Most professionals will tell you that building muscle strength (especially in your core) is one of the keys to minimizing back pain.

After all, a strong, healthy and well-developed core gives you the strength you need to carry your weight.

As long as you’re mindful of how you move your body, it will help minimize your chance of injury.

Most people talk about your “core” as if it were one singular thing but it’s not. In fact, your core actually contains sixteen different groups of muscles, and they’re all important.  Unfortunately, too many people rely on one or two simple exercises designed to target their core and call it done.  Crunches are one of the most common exercises used to tone muscles in that area, and that’s a problem.

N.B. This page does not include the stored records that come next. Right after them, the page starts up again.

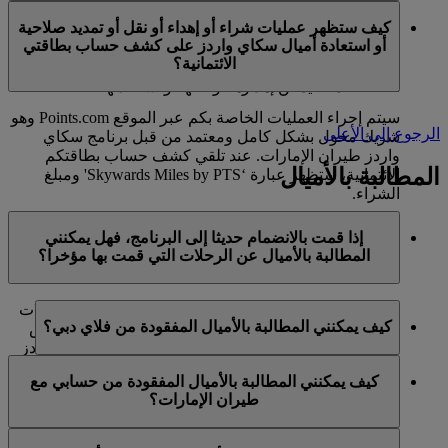
في الوقت الحالي، تنحصر هذه الخدمات بالأعضاء الذين
ميل كحد أقصى في السنة التقويمية الواحدة.
كيف ستظهر عمليات شراء أو إهداء أو نقل أو تمديد صلاحية
يستخدمون حسابا شخصيا في برنامج سكاي واردز لطيران
أو استعادة أميال سكاي واردز على كشف حساب بطاقتي
الإمارات ولا تنطبق على حسابات برنامج العائلة. وهذا يعني أنه
الائتمانية؟
لا يمكن شراء أميال سكاي واردز إضافية لحسابات برنامج
العائلة، كما لا يمكن إهداؤها أو نقلها أو استعادتها.
سيتم إجراء العمليات الخاصة بكم عبر الموقع Points.com وهو
الرجوع إلى الأعلى
شريك مخول بشكل كامل ومعتمد من قبل برنامج سكاي
واردز طيران الإمارات. عند تلقي كشف حساب بطاقتكم
المطالبة بالأميال
الائتمانية، ستظهر عبارة ‘Skywards Miles by PTS' ومبلغ
الشراء.
يرجى زيارة هذه
الصفحة
للحصول على المزيد من المعلومات.
إذا قمت بالانضمام حديثا إلى البرنامج، فهل يمكنني
المطالبة بالأميال عن الرحلات التي قمت بها مؤخرا؟
نعم، يمكن للأعضاء الجدد المطالبة بالأميال بالنسبة للرحلات
كيف يمكنني المطالبة بالأميال المفقودة من فلاي دبي؟
التي تم القيام بها مع طيران الإمارات وفلاي دبي وكوانتاس
قبل ما يصل إلى شهرين من تاريخ التسجيل في سكاي واردز
إذا كانت الأميال المفقودة لرحلة قمتم بها مع فلاي دبي، يرجى
طيران الإمارات.
كيف يمكنني المطالبة بالأميال المفقودة من حسابي مع
تسجيل الدخول وإرسال مطالبة عبر الإنترنت على الموقع
طيران الإمارات؟
ومع ذلك، فإن أي معاملات أخرى، مثل الرحلات مع الخطوط
الشبكي flydubai.com.
الجوية الشريكة الأخرى أو شراء الخدمات والمنتجات من
إذا كانت الأميال المفقودة لرحلة قمتم بها مع طيران الإمارات،
الشركاء، التي تمت قبل تسجيلكم لن تكون مؤهلة لكسب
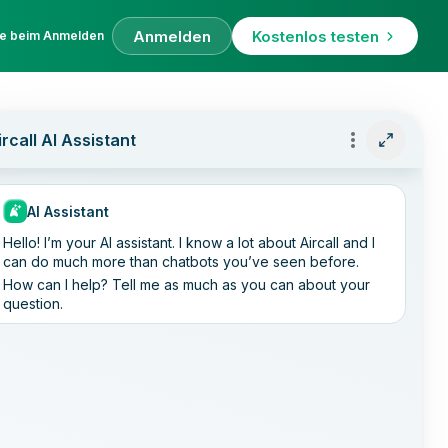
Anmelden
Kostenlos testen
fe beim Anmelden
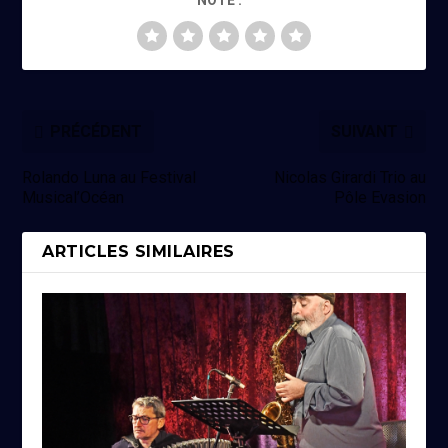
NOTE :
PRÉCÉDENT
SUIVANT
Rolando Luna au Festival
Nicolas Girardi Trio au
Musical’Océan
Pôle Evasion
ARTICLES SIMILAIRES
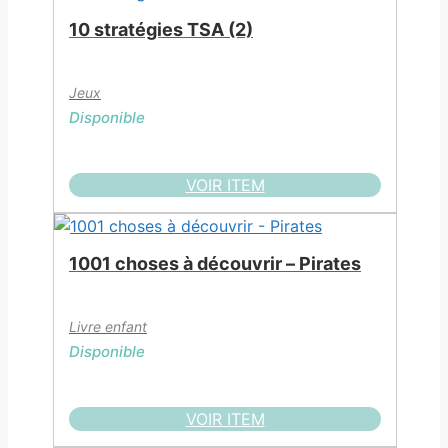
10 stratégies TSA (2)
Jeux
Disponible
VOIR ITEM
1001 choses à découvrir – Pirates
Livre enfant
Disponible
VOIR ITEM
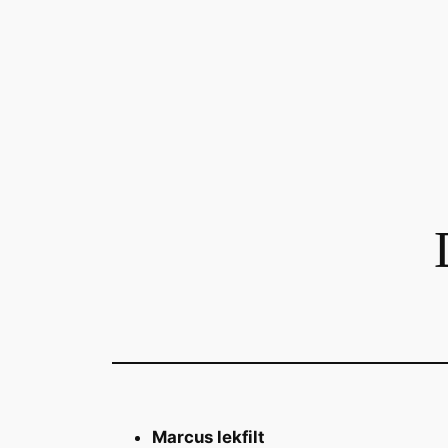
Hoppa
till
innehåll
Marcus lekfilt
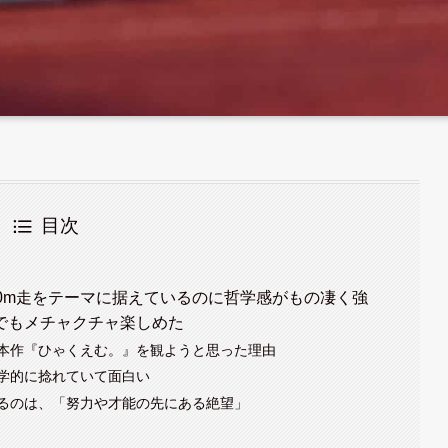
目次
0m走をテーマに据えているのに哲学感がもの凄く強
でもメチャクチャ楽しめた
本作『ひゃくえむ。』を観ようと思った理由
学的に捻れていて面白い
るのは、「努力や才能の先にある絶望」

There are a couple of different issues with crunches, and an overreliance on them might be doing as much harm as good.

While it’s true that any form of exercise (crunches included) is of at least some benefit, crunches are a bit outdated and they only focus on your abdominals.  While your abdominals are an important part of your core musculature, they’re only one of the aforementioned sixteen muscle groups.

The real issue then, is that if you develop and define one specific muscle group, but don’t pay attention to the others surrounding it, you’re asking for trouble.

Those muscle groups don’t operate independently of each other, but are designed to work as a cohesive whole.  If the other surrounding muscle groups are significantly weaker and less-developed, they’re not going to be up to the same rigors that your abs can handle, and that’s going to cause muscle strain, and sometimes sprains.

In addition to that, it’s going to impact the way you move your body in subtle ways, which can see you twisting or turning incorrectly, which can easily cause or exacerbate back pain.  Not a happy situation.

By all means, exercise!  Just when you do so, be sure you’re paying attention to all your major muscle groups.